The tax season is in full swing. There has been a steady stream of clients for the last few weeks, including a number who came in during January, before the IRS even started accepting returns. A common theme among many of these early season clients is the mix of desperation and entitlement. Desperation, because they are flat broke, and they really need money. Entitlement, because they have been led to expect that the IRS exists to give out money.
Now, I don't know about you, but I have never thought of the IRS as a source of cash. To me, it has always been the other way around. But for low income tax filers with children, the tax system is a conduit of funds from people who pay taxes directly to them.
The key to that last sentence however, lies in the words "low income" and "children." If you have no income, or no kids, the tax system is not an overflowing cornucopia of cash. This is true of the entire panoply of benefits available from the American welfare state. However, since they talk to people who are getting big checks, they think they should get a big check too.
This leads to conversations that go a bit like this:
Client: "I hope you can help me out, because I really need a big refund this year."
Me: "Well, let's see. With your standard deduction and personal exemption, those exceed the amount of money listed on your W-2. That means you have no taxable income, so you are getting all of your withholding back.
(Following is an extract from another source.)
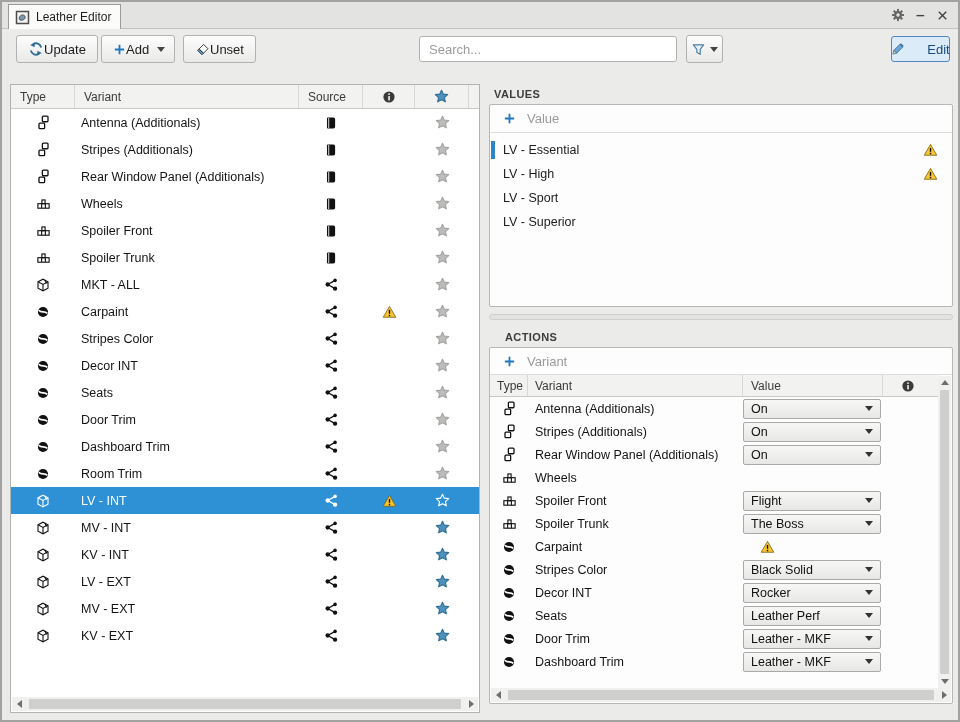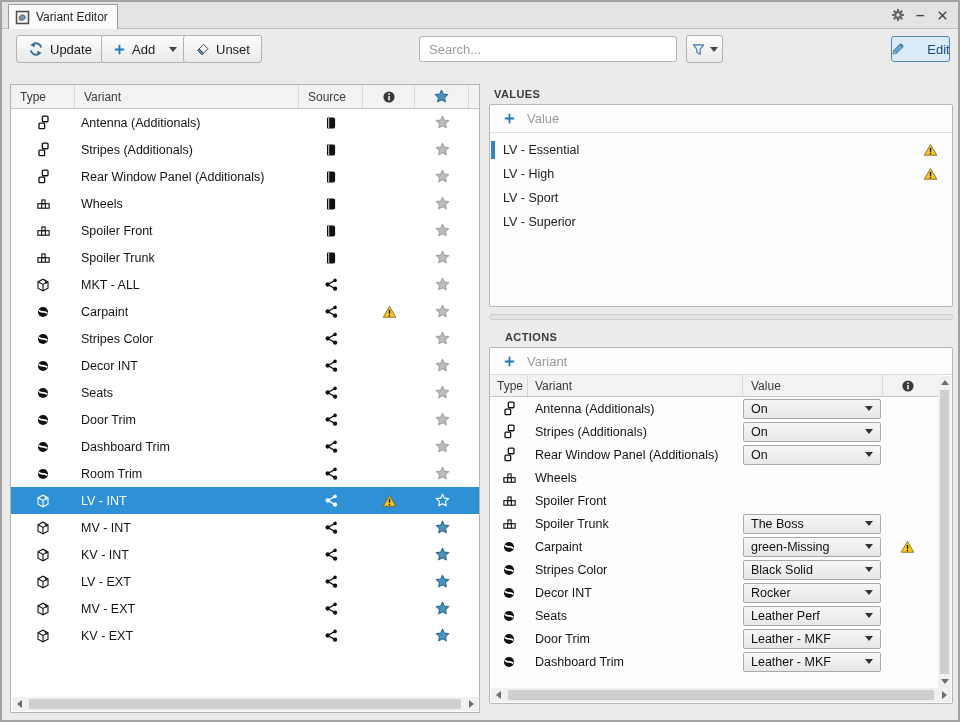"Variant Editor" span { text: Variant -> Leather }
Your refund will be $250, before we subtract our fees."
Client: "Wait, is that all! That's not very much. Can't you do any better than that?"
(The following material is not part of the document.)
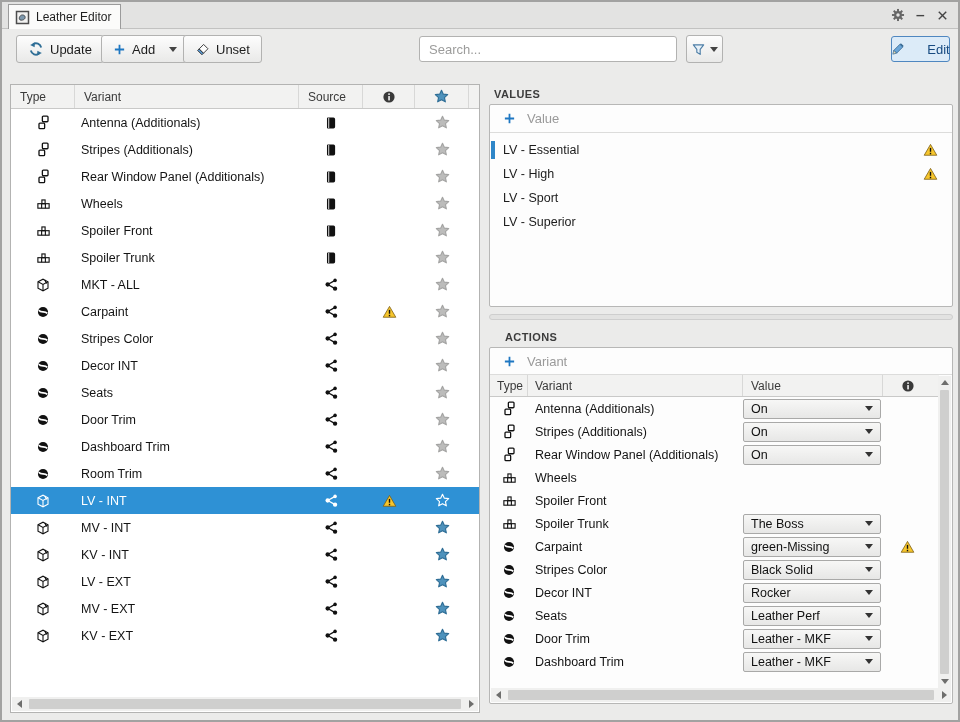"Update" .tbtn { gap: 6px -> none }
Me: Think: Did you hear me when I said you were getting all of your withholding back? Say: "Without dependents, you con't get any Child Tax Credit, and only a little Earned Income Credit. You only had a little withholding taken out of your check."
Client: "So I should tell them to have more withholding taken out?"
Me: Think: Lady, what part of this are you struggling with? Say: "If you have more withholding taken out, you'll get less money every week, but you'll get it back at the end of the year. I don't think you are really gaining from that situation."
Client: "It is not much money, but I guess it will have to do. Can I get that today?"
Me: "Well, the refund actually comes from the IRS. We are telling people to expect their refund in21 days or less from the date we file their return."
Client: "Twenty-one days! So you're saying I drove all this way here for nothing."
Me: Think: I drove all the way here. For this. Say: "I'm sorry you're disappointed. But I have no control over the IRS."
Entitlement and desperation is a bad mix.